Why You Should Read: How Intellectual Property Laws Affect Tech Innovation

The field of economics considers adoption of new ideas as one of the most important changes ever seen. It affects the way productivity is measured, while its parts also enable and promote socioeconomic growth. Today, companies use innovation to position themselves well in competitive markets (Schumpeter, 1939 Freeman, 1995), mainly in the developed nations. Knowledge, innovation, ICT, and institutions drive productivity today. Government surveillance affects data management. ICTs play a vital role in the new economy, helping businesses and society access valuable resources.
Of information that can become knowledge and innovation; they also enable companies to gain an edge over others because of systematic and true innovation (Torrent, 2002; Quiroga-Parra, 2013). In addition, because of ICTs, the process of innovation has sped up and this has enhanced the competitiveness of nations on a global scale by reducing the impact of distances and different geographies. As a result, companies are encouraged to update their strategies so they compete well, are more productive and provide more benefits in what they offer to consumers (Castells, 2000).
The biggest benefit of ICT is that the Internet allows users to find and use information from any place and at any time. With ICT, a business can play a leading role in worldwide changes which helps it create new needs and meet them daily in its industries.

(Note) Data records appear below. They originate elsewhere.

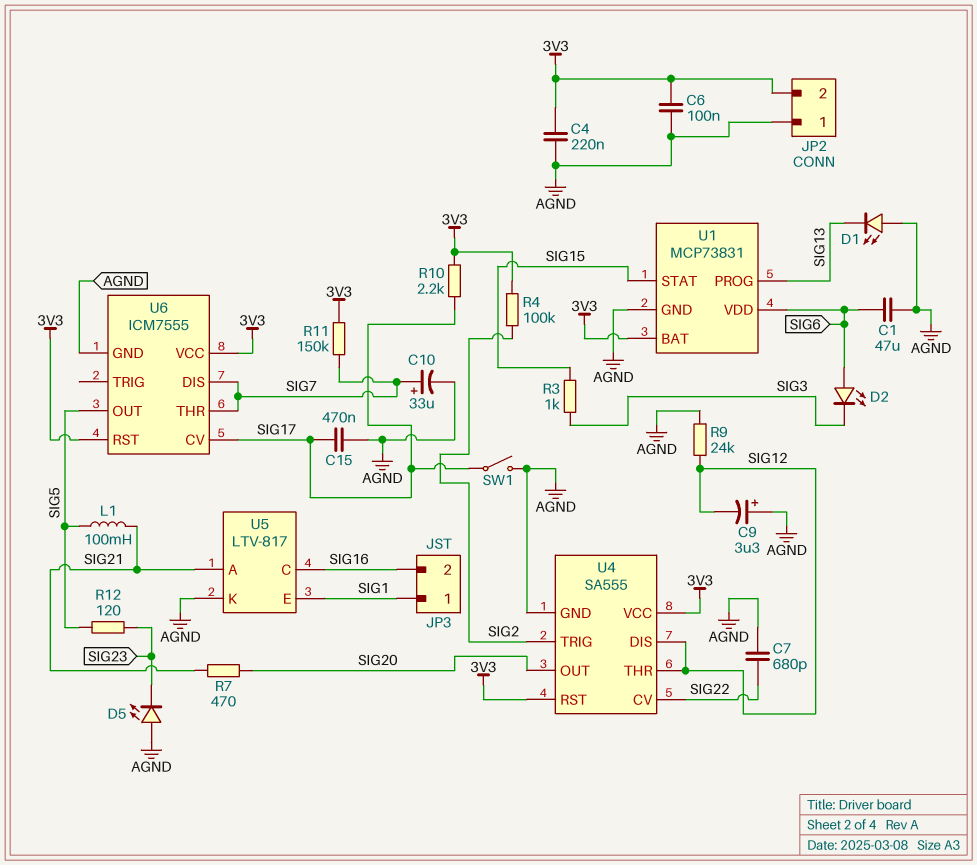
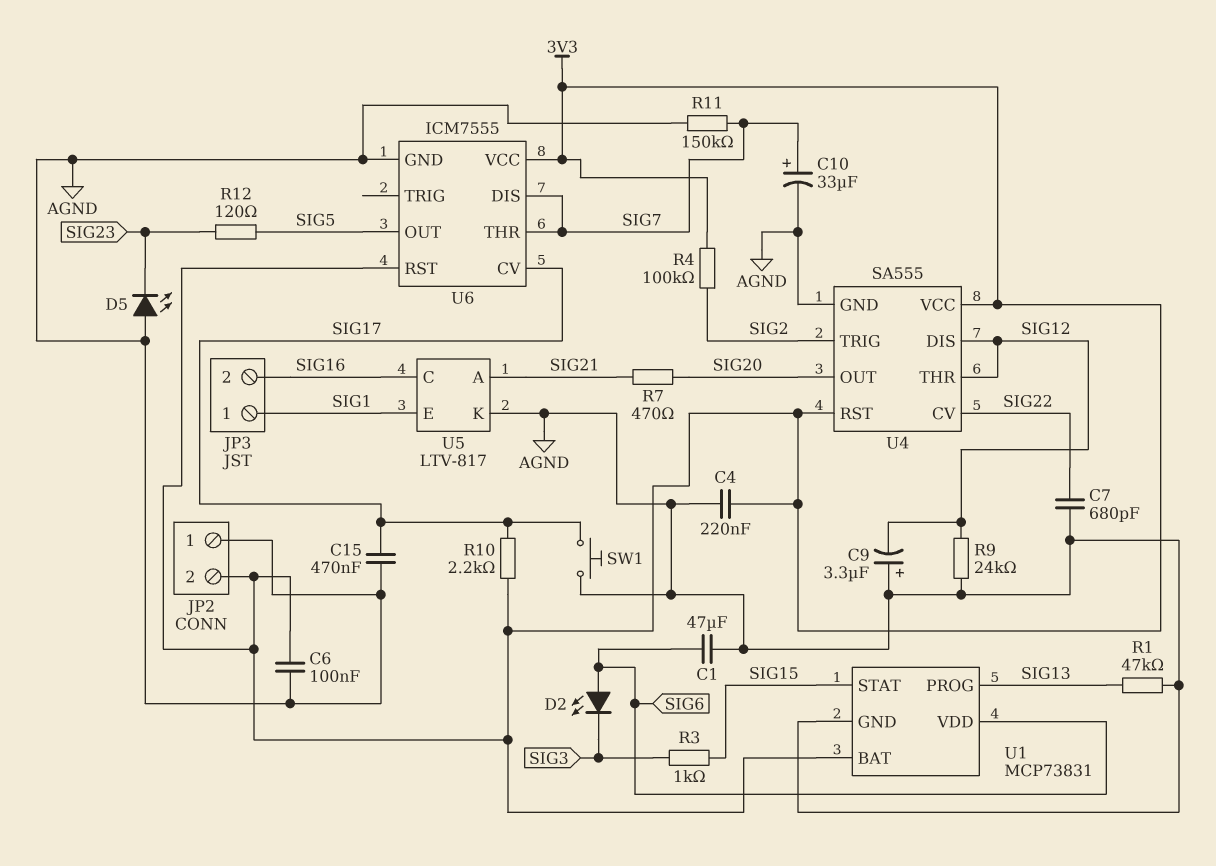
D1: LED (A AGND, K SIG13) -> none
L1: 100mH (SIG5, SIG21) -> none
R1: none -> 47k (AGND, SIG13)
R11: 150k (3V3, SIG7) -> 150k (AGND, SIG7)
SW1: switch (AGND, SIG17) -> button (AGND, SIG17)

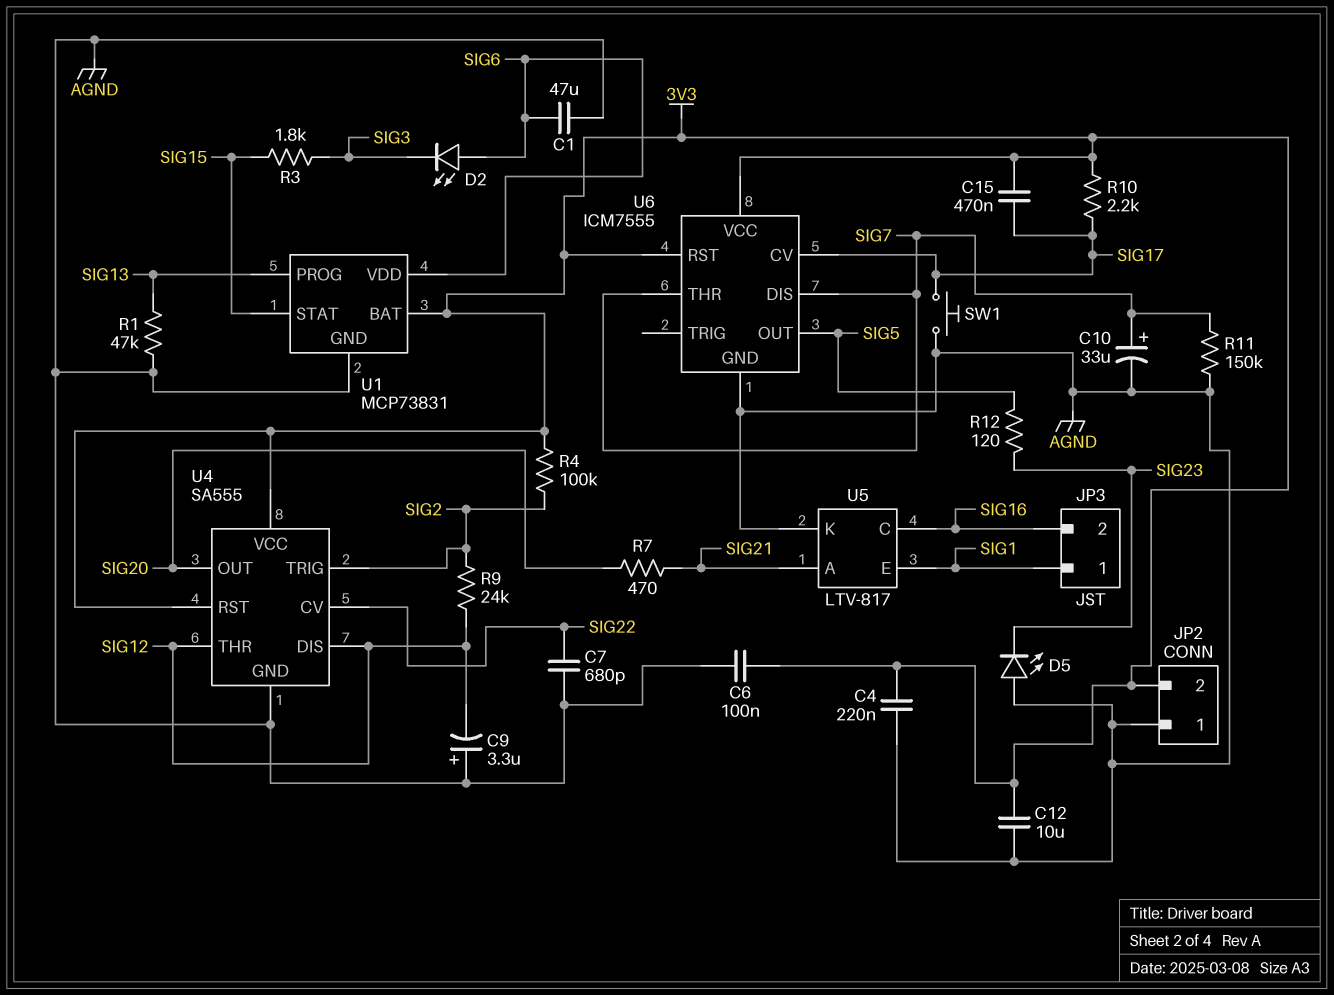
C12: none -> 10uF (3V3, AGND)
C15: 470nF (AGND, SIG17) -> 470nF (3V3, SIG17)
R3: 1k (SIG3, SIG15) -> 1.8k (SIG3, SIG15)
R9: 24k (AGND, SIG12) -> 24k (SIG2, SIG12)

Because of ICT’s evolution, the market changes and companies are required to launch new offerings thanks to new knowledge which meets customers’ needs and changes society and the company. According to the Oslo Manual (2005), the growth, development and health of nations critically depend on knowledge production and distribution.
At the same moment, knowledge management allows tacit knowledge to be stated openly (Nonaka and Takeuchi, 1999) and leads to active processes of knowledge creation and innovation. Thus, knowledge management involves finding, developing and linking data and information to obtain knowledge, store it, share it, broadcast it and spread it inside the business. For this reason, individuals actively share and socialize knowledge, enabling teams to exchange tools through interactions and collaborate to enhance and refine their knowledge (Bueno, 1998).
New advances in this kind of literature encouraged us to study this topic. The researchers used empirical descriptive and correlational methods, analyzed statistical samples, studied the company’s innovation and customer interactions, and initiated a collaborative project involving businesses, educational institutions, and government entities. The goal of the study was to develop a product innovation approach that joined administrative instruments and technology, for better value and productivity, based on the ideas from Romer’s (1986, 1987, 1990), Lucas’s (1988) and Arrow’s (1962) propositions in endogenous growth theory.
Besides, the study of the co-innovation aspect of the theory of complementarity in businesses, drawing information from research by Arvanitis (2005), Torrent and Ficapal (2010) and Quiroga-Parra (2013). At the beginning, the document describes how the concept of innovation progressed through economics, society and organizations and explains theories like those by Smith, Ricardo, Shumpeter, Freeman, Drucker, Porter, as well as neoclassical and evolutionary ones.
In the second section, the report looks at the meaning of innovation, highlights its effects at both the local and wider levels, discusses various types of it and where they come from and describes its importance for the country as well as for economic growth. Subsequently, the researchers present the approach used in the study, which supports the development of two patentable innovations: an ideas matrix for evaluating innovations and a methodology for product innovation, along with extensive knowledge on applying administrative tools such as knowledge management.
The work describes technological surveillance and competitive intelligence as theoretical and empirical methods for product innovation in companies. At the end, the conclusions offer insights into how important the innovation process is for achieving strategic aims by joining major strengths and advantages in companies. The research used an empirical approach present in business which helped connect various theories that were the basis for developing a methodology to support innovation in organizations. Primary sources for the study included the company’s knowledge.